◆ TEXT PASSAGE:
Materials and Methods
Impact analysis of crops on human health, ecosystems and resources was carried out using SimaPro vr 9.5.0. Method used for comparison was ReCiPe 2016 endpoint (H) V1.08/world (2010) H/A/characterization. The environmental damage data of plants was calculated based on the production of one kg of plants.
 
Results and Discussion
The studied crops (corn, alfalfa, rye, wheat, barley, rapeseed, and chickpea) influenced 22 impact categories across ecosystems, human health, and environmental resources. With the exception of rye's water consumption and terrestrial ecosystem impacts, all crops demonstrated negative environmental effects, indicating detrimental consequences for ecological health categories. Notably, rye exhibited positive environmental effects regarding water use and terrestrial ecosystems. The results showed that wheat and rye caused the most environmental damage in all three environmental categories (human health, ecosystems, and resources). While the least environmental damage belonged to alfalfa. The percentage of damage that wheat and rye cultivation inflicted on the human health category was obtained as 83% and 80% higher than alfalfa, respectively. After wheat and rye, the most damage to this category belonged to barley, which was about 60% higher than alfalfa. The results showed that all studied crops (corn, alfalfa, rye, wheat, barley, rapeseed, and chickpea) had their greatest environmental impact on human health, as the majority of environmental effects across all crops were associated with the human health category. Following human health, ecosystems were the second most affected category. The crops' impact on the resources category was negligible. Therefore, it can be concluded that when evaluating the environmental effects of these crops for soybean rotation systems, particular attention should be paid to their impacts on human health. Based on these findings, wheat and rye showed the most negative environmental impacts and are therefore not recommended for soybean rotation systems from an environmental perspective. In contrast, alfalfa and rapeseed, which demonstrated fewer negative environmental effects, can be utilized in rotation with soybeans. This approach would allow for both satisfactory grain yield and significant prevention of environmental degradation. However, considering wheat's economic importance and its crucial role in global food security, economic factors must be incorporated into final decision-making. Additional research is needed to determine whether wheat's environmental impacts in soybean rotation systems outweigh its economic benefits and the costs required to mitigate its negative environmental effects.

◆ ACTIONS TO TAKE:
A: Check each statement against the crop impact passage and answer yes or no, quoting the words that decide it: (i) Alfalfa caused the least environmental damage of the crops studied. (ii) The resources category was the second most affected after human health. (iii) The damage data were calculated for the production of one kg of plants.
B: Return the portion of the crop impact passage starting at "Materials and Methods" and ending at "kg of plants.".
C: Carry the crop impact passage forward, beginning right after its last sentence.

[Dataset entries]
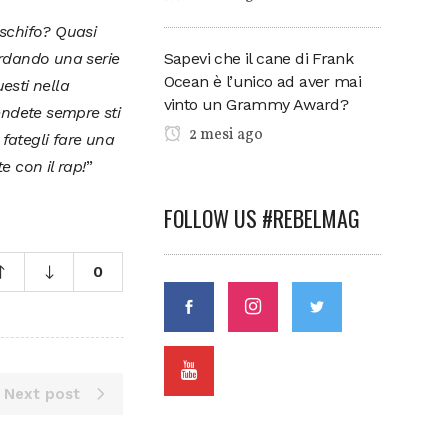
 schifo? Quasi
Sapevi che il cane di Frank
ardando una serie
Ocean è l’unico ad aver mai
esti nella
vinto un Grammy Award?
endete sempre sti
2 mesi ago
fategli fare una
e con il rap!
”
FOLLOW US #REBELMAG
0
Next post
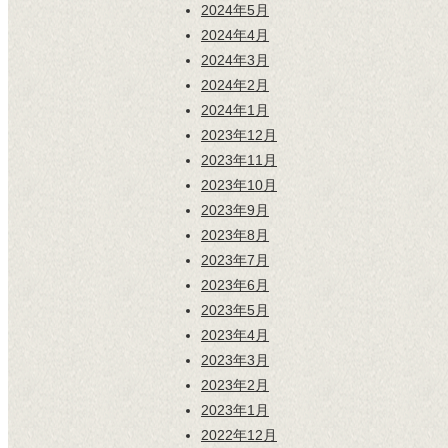
2024年5月
2024年4月
2024年3月
2024年2月
2024年1月
2023年12月
2023年11月
2023年10月
2023年9月
2023年8月
2023年7月
2023年6月
2023年5月
2023年4月
2023年3月
2023年2月
2023年1月
2022年12月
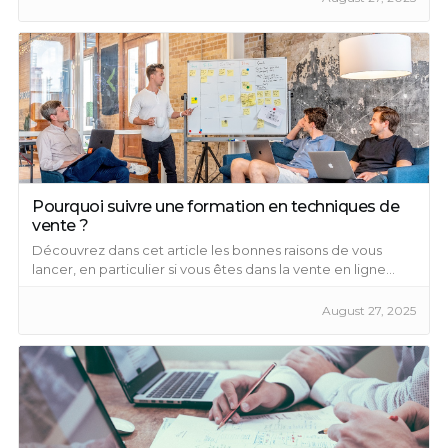
Pourquoi suivre une formation en techniques de
vente ?
Découvrez dans cet article les bonnes raisons de vous
lancer, en particulier si vous êtes dans la vente en ligne...
August 27, 2025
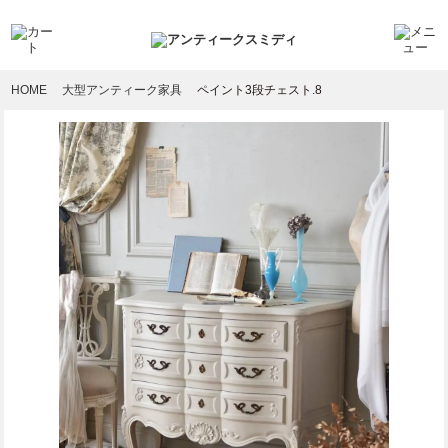
HOME
大型アンティーク家具
ペイント3段チェスト.8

◆ LIST OF ANSWERS:
A:
(i) Yes: "While the least environmental damage belonged to alfalfa."
(ii) No: "Following human health, ecosystems were the second most affected category."
(iii) Yes: "The environmental damage data of plants was calculated based on the production of one kg of plants."

B:
Materials and Methods
Impact analysis of crops on human health, ecosystems and resources was carried out using SimaPro vr 9.5.0. Method used for comparison was ReCiPe 2016 endpoint (H) V1.08/world (2010) H/A/characterization. The environmental damage data of plants was calculated based on the production of one kg of plants.

C:
 
 
Conclusion
According to the findings of this research, among the crops proposed for rotation with soybeans, wheat and rye had the most negative impact on all three environmental categories: natural resources, ecosystems, and human health. In contrast, alfalfa production showed the lowest environmental impact. Based on the environmental effects of the evaluated crops, alfalfa and rapeseed are recommended as the most suitable options for rotation with soybeans to increase grain yield of soybean and reducing negative impacts of environment.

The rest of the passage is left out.